Vitamin D deficiency has been implicated in the pathogenesis of multiple autoimmune diseases, including diabetes mellitus type 1.
The connection seems clear, but why it exists is not. Some researchers believe the link is related to the role of vitamin D in insulin sensitivity and resistance, which results in increasing blood sugar. The hormone insulin helps control the amount of sugar, or glucose in the blood. With insulin resistance, the body’s cells don’t respond normally to insulin, and glucose can’t enter the cells as easily, so it builds up in the blood. So you have high blood glucose levels, and this can eventually lead to type 2 diabetes. Researchers theorized that low vitamin D levels change glucose “homeostasis,” which just means it affects how you maintain a proper level. Studies have found that when vitamin D is deficient, many cellular processes in the body begin to break down, and this may be what sets the stage for the onset of diseases like diabetes. In animal studies, vitamin D deficiency has been shown to have a detrimental effect on insulin synthesis and secretion, and some human observational trials have also indicated a correlation between pre-diabetic states and vitamin D levels. But in the randomized controlled trial on vitamin D in pre-diabetic states, not all the evidence supported that increasing vitamin D levels through supplementation results in improvements in insulin sensitivity. In some cases, it didn’t improve. So the jury’s out as far as proof of the influence of vitamin D on glucose homeostasis. Most of the data suggests it’s helpful, but we don’t have a definitive answer as yet.
Rhematoid Arthritis, RA
Vitamin D has been found to have immunomodulatory actions, meaning it may help keep the immune system in balance. Autoimmune diseases like RA occur when the affected person’s immune system attacks their own tissues, hence the name. It’s been previously established that reduced vitamin D intake has been linked to increased susceptibility to the development of RA. Deficiency has also been found to be associated with disease severity in patients with RA; low vitamin D can lead to more severe disease.
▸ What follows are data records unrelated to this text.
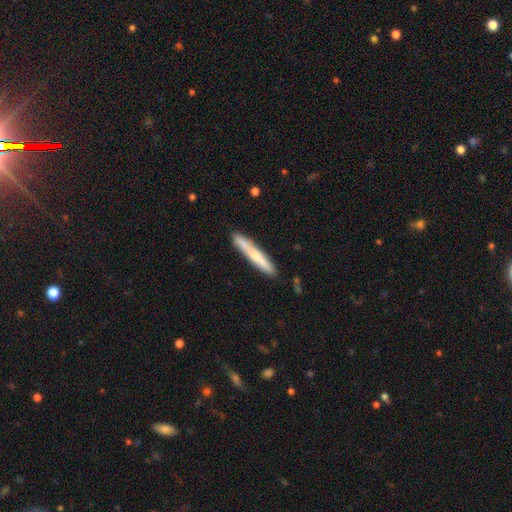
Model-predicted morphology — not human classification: A smooth galaxy with no disk features (61%) that is cigar-shaped (95%).

Vote fractions:
- Smooth or featured? smooth: 61% / featured or disk: 34% / star or artifact: 5%
- How rounded? cigar-shaped: 95% / in between: 4% / round: 1%
- Merging? none: 84% / minor disturbance: 12% / merger: 3% / major disturbance: 2%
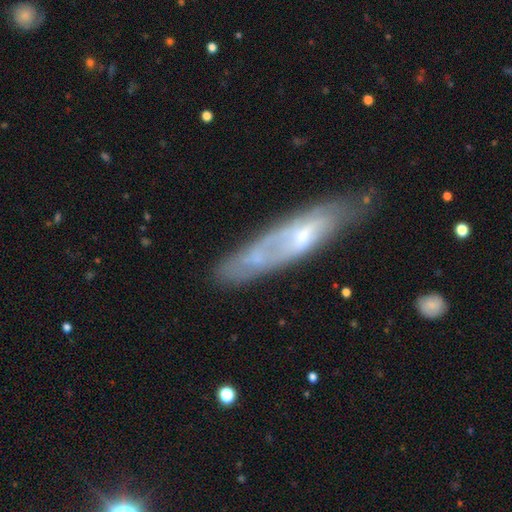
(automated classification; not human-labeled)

As I mentioned last week, vitamin D deficiency can cause bone loss and diffuse musculoskeletal pain, similar to that which occurs in RA. Science is always looking at common links to exploit them therapeutically. They also knew that vitamin D supplementation may help prevent osteoporosis, so they put that all together and theorized that vitamin D may also help decrease pain associated with flares of RA. “Flares” are periods of time when the disease is active, when the person’s immune system is attacking their bones and joints, and they can be extremely painful. So they started looking at vitamin D and RA disease states. Researchers of one large study found that only 33 percent of the people with RA they studied showed satisfactory vitamin D levels- 77 percent were low. And the people who had active RA at the time, who were experiencing more severe symptoms, their vitamin D levels were even lower. While the link between vitamin D and RA is well known, this was the first study to look at the impact of levels on the course of established disease. So those of you at risk of RA or with constantly flaring RA, make sure to get your D checked!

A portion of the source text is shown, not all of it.